For this reason, many people, including the inventor of PCR , Kary Mullis, prefer qPCR data be sequence validated before screaming “Pandemic”.
But this step often gets skipped as NextGen sequencers cost over $1000 to run. They certainly deliver an enormous amount of data for this $1000 but it is CostCo like batch economics. You achieve low cost by buying in bulk and dropping $1000 on every $10 PCR amplicon makes no sense. You need to barcode these samples and pool them with others PCR Products to multiplex them on these large volume sequencers to make any economic sense. This batching process ultimately delays turn around time as you wait for enough sample pools to make these expensive runs make economic sense.
Sanger sequencing often fills this niche. It’s a $billion a year market, still growing 3%/year but there are only ~50,000 Sanger instruments globally. They are $50-$150K per instrument and require weekly watering to prevent the Capillaries from drying out. As result they tend to be centralized in facilities and require shipment to these facilities to run single amplicons. Usually a 48 hour Turn Around Time and $10-$20/read after shipping is included.
Oxford Nanopore (ONT) looked like a nice solution to this application space with their $90 Flongles but even these need 10 amplicons barcoded to get the costs below $20/sample. Libraries need to be made and pooled to make the chip costs get close to Sanger sequencing. The library construction and barcoding costs bring in another ~$20 per sample and this becomes cost prohibitive unless you need deep sequencing data for each amplicon. Most dont need this level read depth to verify an amplicon.
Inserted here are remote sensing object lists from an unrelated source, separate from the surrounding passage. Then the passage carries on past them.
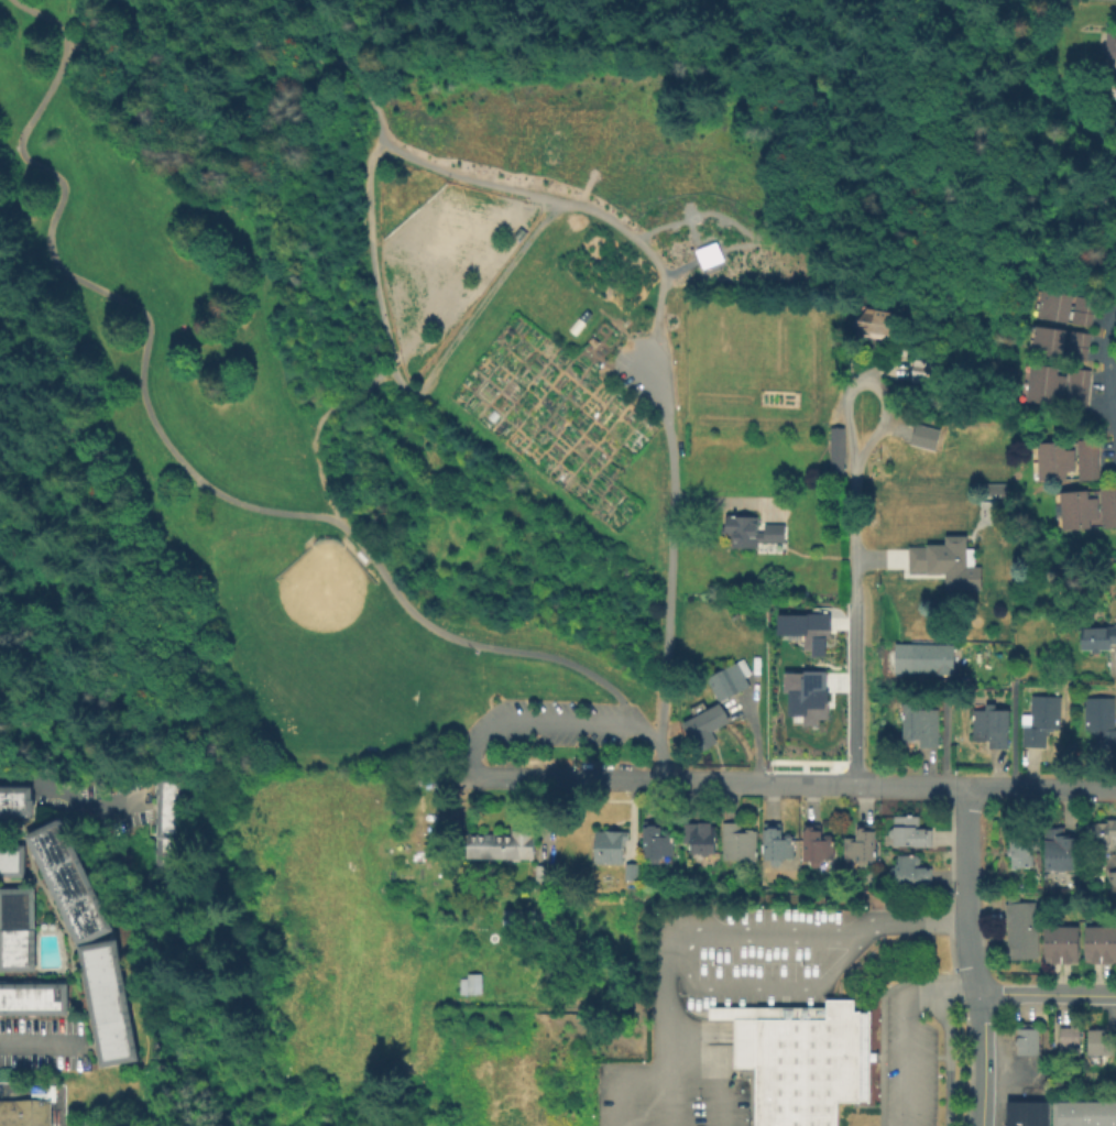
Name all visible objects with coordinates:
road: (43, 16)
road: (78, 16)
road: (245, 24)
road: (379, 32)
building: (1108, 46)
road: (734, 48)
road: (285, 55)
road: (151, 68)
road: (230, 69)
road: (365, 90)
road: (43, 101)
road: (12, 173)
road: (831, 196)
road: (575, 204)
road: (371, 265)
building: (1063, 303)
road: (475, 311)
building: (1061, 316)
building: (873, 320)
building: (1058, 338)
park: (421, 344)
building: (897, 347)
building: (1055, 353)
road: (1109, 370)
building: (916, 374)
building: (1055, 379)
road: (359, 390)
building: (1053, 398)
road: (847, 426)
building: (921, 438)
building: (833, 452)
road: (313, 453)
building: (1065, 453)
building: (1084, 458)
building: (1066, 472)
building: (991, 489)
building: (1087, 502)
road: (244, 505)
building: (1086, 520)
building: (748, 530)
road: (670, 552)
building: (945, 562)
park: (322, 586)
building: (803, 629)
building: (1097, 638)
building: (921, 657)
building: (1111, 660)
road: (1114, 663)
park: (331, 681)
road: (851, 693)
building: (804, 695)
building: (713, 708)
road: (529, 718)
building: (1037, 722)
building: (917, 726)
parking lot: (552, 727)
building: (1098, 727)
building: (988, 729)
road: (646, 733)
road: (1011, 733)
road: (943, 738)
road: (660, 765)
road: (924, 771)
road: (566, 780)
road: (713, 782)
road: (808, 784)
road: (908, 785)
road: (1040, 789)
road: (64, 797)
building: (13, 805)
building: (166, 833)
building: (905, 834)
building: (1100, 836)
building: (696, 839)
building: (652, 844)
building: (735, 844)
building: (773, 844)
building: (813, 845)
building: (498, 847)
building: (859, 847)
building: (604, 849)
building: (1017, 852)
building: (1055, 852)
building: (9, 861)
building: (628, 874)
building: (906, 875)
building: (539, 877)
building: (62, 882)
building: (1110, 884)
road: (963, 890)
road: (911, 927)
building: (14, 930)
building: (1019, 932)
road: (670, 939)
building: (1049, 945)
building: (1065, 945)
building: (1089, 945)
building: (1105, 946)
building: (468, 987)
road: (759, 989)
road: (1047, 992)
building: (31, 1001)
building: (104, 1004)
road: (907, 1026)
building: (1067, 1037)
building: (1024, 1043)
road: (35, 1044)
building: (1097, 1044)
road: (946, 1057)
road: (983, 1058)
building: (798, 1060)
road: (665, 1077)
flagpole: (874, 1081)
road: (51, 1107)
building: (25, 1111)
building: (1024, 1113)
building: (1083, 1113)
Very recently they replaced the CEO of ONT and now the lower throughput/lower cost P2S platforms are being sunsetted due to the high support costs of the lower throughput markets.
Our solution to this market gap is a method than can run on the 500,000 -1M qPCR instruments already in the field post COVID and only require a small liquid handling robot to automate the methods.
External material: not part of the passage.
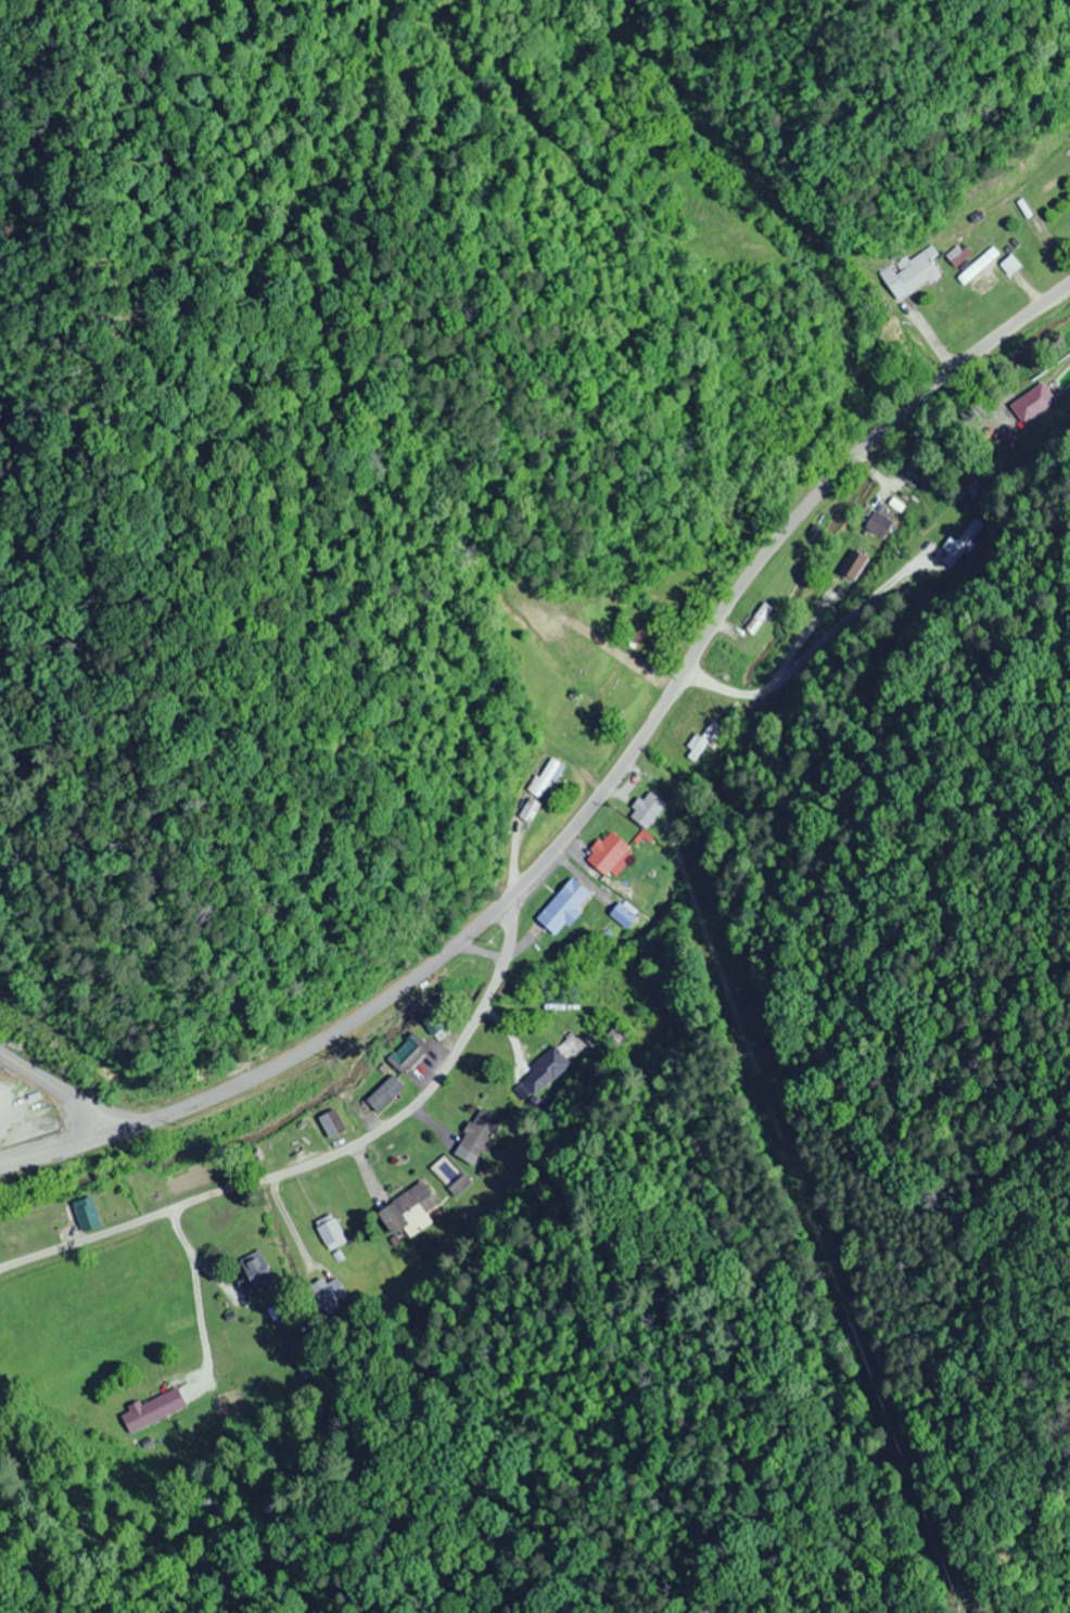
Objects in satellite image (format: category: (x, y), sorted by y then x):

The patent application has been filed but the exact details I will reserve for a later post when we have more data in hand. At the moment, we have several specialty reagents being synthesized to get this proof of concept nailed down.
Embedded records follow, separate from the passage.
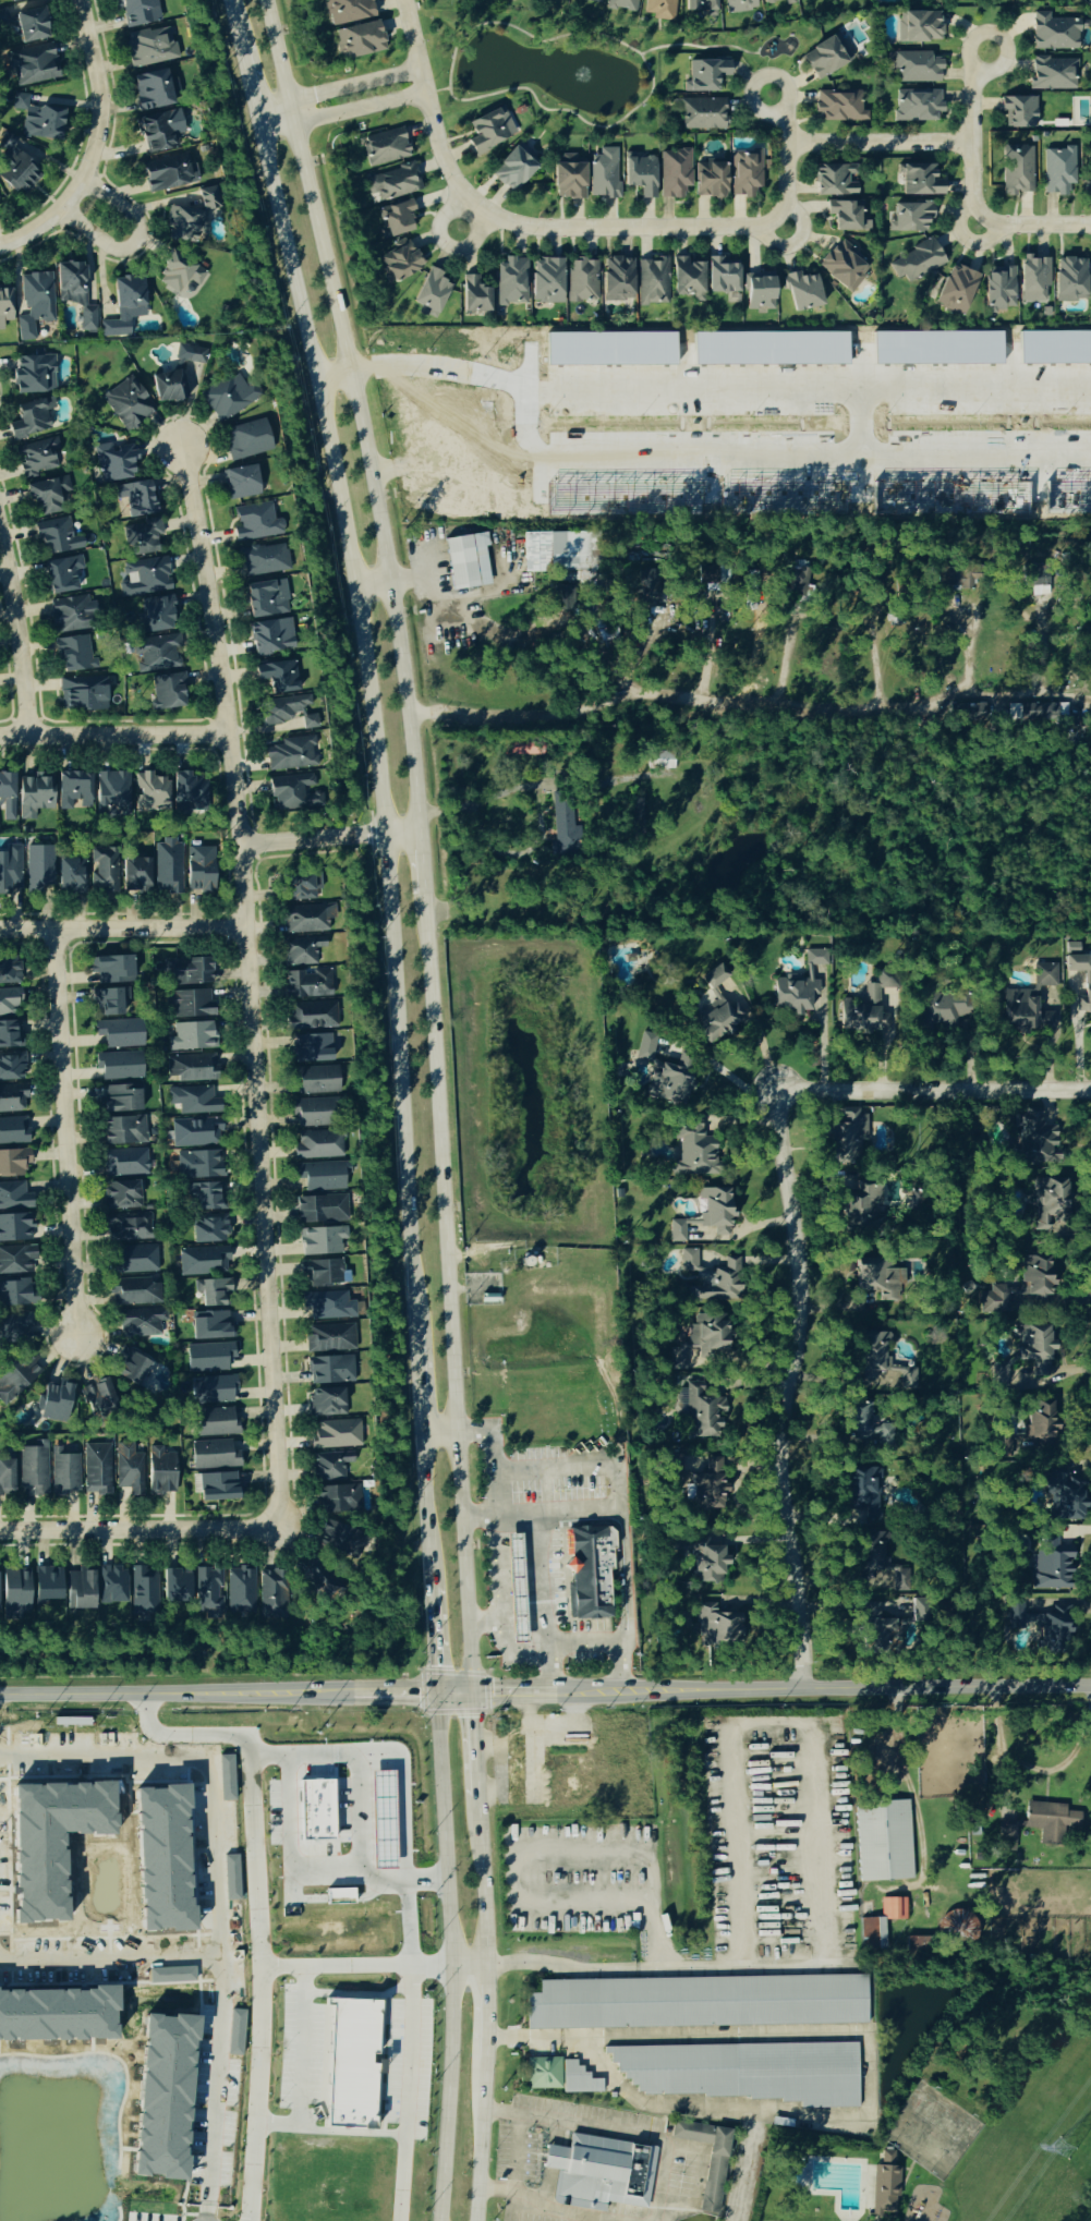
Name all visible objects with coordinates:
building: (14, 0)
building: (592, 1)
building: (779, 2)
building: (1089, 4)
building: (623, 6)
building: (739, 6)
building: (700, 7)
building: (661, 9)
building: (348, 11)
building: (138, 12)
building: (3, 18)
building: (31, 26)
building: (919, 28)
building: (1055, 33)
road: (527, 34)
building: (360, 41)
building: (151, 47)
road: (699, 47)
building: (827, 57)
park: (580, 61)
building: (33, 66)
building: (916, 68)
building: (1054, 74)
building: (706, 76)
road: (336, 87)
road: (436, 88)
building: (152, 91)
building: (21, 103)
building: (918, 106)
building: (840, 107)
road: (429, 110)
road: (568, 110)
road: (342, 111)
building: (1019, 113)
building: (703, 114)
building: (42, 124)
building: (490, 130)
building: (160, 131)
road: (970, 137)
road: (877, 141)
road: (97, 144)
building: (385, 147)
road: (785, 161)
building: (15, 168)
building: (515, 169)
building: (1090, 169)
building: (1017, 170)
building: (1058, 171)
building: (169, 173)
building: (746, 173)
building: (640, 174)
building: (675, 174)
building: (604, 175)
building: (568, 178)
building: (710, 180)
building: (836, 181)
building: (920, 181)
building: (393, 184)
building: (208, 199)
building: (848, 217)
building: (910, 218)
building: (396, 220)
building: (184, 225)
road: (1031, 225)
road: (627, 229)
road: (128, 240)
road: (447, 243)
building: (917, 262)
building: (401, 263)
building: (844, 266)
building: (180, 275)
building: (723, 277)
building: (687, 278)
building: (618, 280)
building: (1071, 280)
building: (547, 281)
building: (583, 281)
building: (1034, 281)
building: (653, 282)
building: (512, 283)
building: (1000, 289)
building: (760, 291)
building: (956, 291)
building: (432, 292)
building: (803, 292)
building: (75, 293)
building: (475, 297)
building: (36, 305)
building: (5, 308)
building: (125, 308)
building: (191, 354)
road: (420, 370)
building: (34, 375)
building: (169, 386)
road: (810, 394)
building: (228, 397)
building: (573, 397)
building: (127, 404)
road: (354, 412)
building: (31, 417)
crop: (735, 420)
road: (859, 426)
building: (247, 440)
building: (38, 457)
road: (780, 458)
building: (115, 462)
road: (414, 473)
building: (242, 482)
building: (527, 490)
building: (46, 498)
building: (136, 498)
building: (256, 522)
building: (57, 536)
building: (141, 538)
building: (555, 552)
building: (264, 560)
building: (467, 561)
building: (65, 574)
building: (144, 577)
building: (267, 598)
building: (72, 615)
building: (155, 615)
road: (487, 626)
road: (684, 626)
road: (20, 633)
building: (271, 636)
road: (1041, 646)
road: (639, 648)
road: (968, 649)
road: (708, 650)
building: (157, 654)
building: (74, 655)
road: (784, 661)
road: (366, 663)
road: (875, 665)
building: (277, 676)
building: (167, 692)
building: (83, 694)
road: (749, 701)
building: (288, 713)
road: (113, 735)
building: (524, 748)
building: (292, 754)
building: (661, 760)
building: (74, 790)
building: (188, 792)
building: (150, 793)
building: (292, 793)
building: (113, 795)
building: (7, 797)
building: (34, 797)
road: (475, 801)
building: (563, 829)
road: (329, 836)
road: (423, 863)
building: (39, 866)
building: (167, 867)
building: (199, 869)
building: (11, 871)
building: (103, 871)
building: (135, 874)
building: (70, 875)
building: (304, 887)
building: (308, 919)
road: (121, 925)
building: (302, 951)
building: (816, 957)
building: (1077, 964)
building: (113, 969)
building: (9, 973)
road: (246, 985)
building: (308, 985)
building: (794, 994)
building: (107, 1002)
building: (8, 1003)
building: (1084, 1003)
building: (1031, 1004)
building: (190, 1005)
building: (866, 1009)
building: (713, 1013)
building: (312, 1016)
building: (120, 1033)
building: (7, 1035)
building: (191, 1037)
building: (646, 1047)
building: (314, 1048)
building: (119, 1066)
building: (12, 1067)
building: (191, 1069)
building: (316, 1080)
building: (671, 1080)
building: (12, 1099)
building: (120, 1099)
building: (194, 1101)
building: (316, 1113)
road: (61, 1130)
building: (13, 1131)
building: (124, 1131)
building: (196, 1133)
building: (1035, 1136)
building: (846, 1137)
building: (318, 1145)
building: (694, 1150)
building: (13, 1163)
building: (127, 1163)
building: (199, 1165)
building: (322, 1176)
building: (121, 1196)
building: (205, 1197)
building: (15, 1198)
building: (1048, 1202)
building: (861, 1204)
building: (322, 1209)
building: (716, 1211)
road: (795, 1227)
building: (16, 1228)
building: (129, 1228)
building: (208, 1231)
building: (322, 1241)
building: (135, 1259)
building: (17, 1261)
building: (203, 1262)
building: (322, 1273)
building: (713, 1276)
building: (880, 1284)
building: (1021, 1287)
building: (137, 1292)
building: (212, 1292)
road: (445, 1294)
building: (17, 1295)
building: (329, 1306)
building: (141, 1322)
building: (210, 1326)
building: (330, 1339)
building: (698, 1342)
building: (1035, 1349)
building: (874, 1356)
building: (208, 1357)
building: (131, 1367)
building: (331, 1371)
building: (999, 1377)
building: (16, 1378)
building: (908, 1378)
road: (415, 1384)
building: (214, 1387)
building: (98, 1399)
building: (54, 1403)
building: (326, 1403)
building: (701, 1410)
building: (216, 1422)
road: (435, 1428)
building: (865, 1430)
building: (336, 1435)
building: (1001, 1444)
building: (215, 1452)
building: (330, 1466)
building: (34, 1469)
building: (97, 1469)
building: (162, 1469)
building: (129, 1471)
building: (65, 1476)
building: (6, 1478)
building: (218, 1488)
building: (705, 1490)
building: (863, 1491)
building: (1066, 1498)
building: (339, 1500)
road: (612, 1501)
road: (423, 1509)
road: (138, 1526)
building: (342, 1541)
road: (498, 1559)
building: (708, 1563)
building: (1052, 1568)
building: (879, 1569)
building: (590, 1573)
road: (628, 1574)
road: (540, 1581)
building: (47, 1584)
building: (113, 1586)
building: (176, 1586)
building: (516, 1587)
building: (80, 1589)
building: (15, 1592)
building: (208, 1593)
building: (240, 1593)
building: (143, 1594)
building: (272, 1595)
building: (917, 1613)
road: (482, 1621)
building: (1037, 1622)
building: (717, 1628)
building: (879, 1635)
road: (431, 1640)
road: (580, 1645)
road: (617, 1667)
road: (799, 1677)
road: (855, 1688)
traffic signals: (434, 1691)
traffic signals: (467, 1691)
road: (543, 1691)
road: (233, 1692)
road: (768, 1721)
road: (555, 1726)
road: (487, 1735)
road: (471, 1742)
road: (502, 1763)
road: (1040, 1767)
building: (227, 1777)
building: (549, 1780)
road: (403, 1789)
building: (319, 1810)
building: (386, 1821)
gas station: (386, 1821)
building: (1051, 1821)
building: (1007, 1836)
building: (884, 1840)
road: (556, 1847)
road: (253, 1858)
road: (217, 1867)
road: (307, 1876)
building: (232, 1877)
road: (479, 1881)
building: (881, 1924)
building: (956, 1925)
building: (918, 1944)
road: (447, 1956)
road: (659, 1970)
building: (172, 1974)
building: (699, 2002)
road: (482, 2005)
building: (236, 2032)
road: (867, 2044)
road: (410, 2058)
building: (353, 2063)
road: (218, 2068)
road: (302, 2069)
building: (745, 2071)
building: (545, 2073)
building: (578, 2078)
road: (256, 2094)
road: (476, 2131)
road: (632, 2134)
road: (518, 2151)
building: (708, 2159)
power tower: (1048, 2168)
building: (885, 2186)
building: (868, 2193)
road: (562, 2210)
We can see this being helpful in many markets where a sample is PCR positive but people want sequence confirmation of the amplicon to speciate it in an afternoon. Given the chemistry behaves on single amplicons, it is entirely congruent with running in massively parallel systems we have designed before only with longer readlengths and some of the error correction capabilities built in.
The NextGen market isn’t our immediate focus as we want something to address our current customer base using qPCR in the Cannabis, Food and Supplement testing space. The capacity to sequence a PCR amplicon in an afternoon without any additional equipment other than the qPCR instrument already in place and a liquid handler most labs already have, would certainly change our lab and very likely many others.
Stay tuned. As this develops, I’ll be certain to keep this audience apprised of the Journey.








It's a bit hard to follow being that I'm an amateur but so fascinating.
Thank you.
Wow! Rock on Kevin! Thanks for everything you do and for telling the truth. Peace.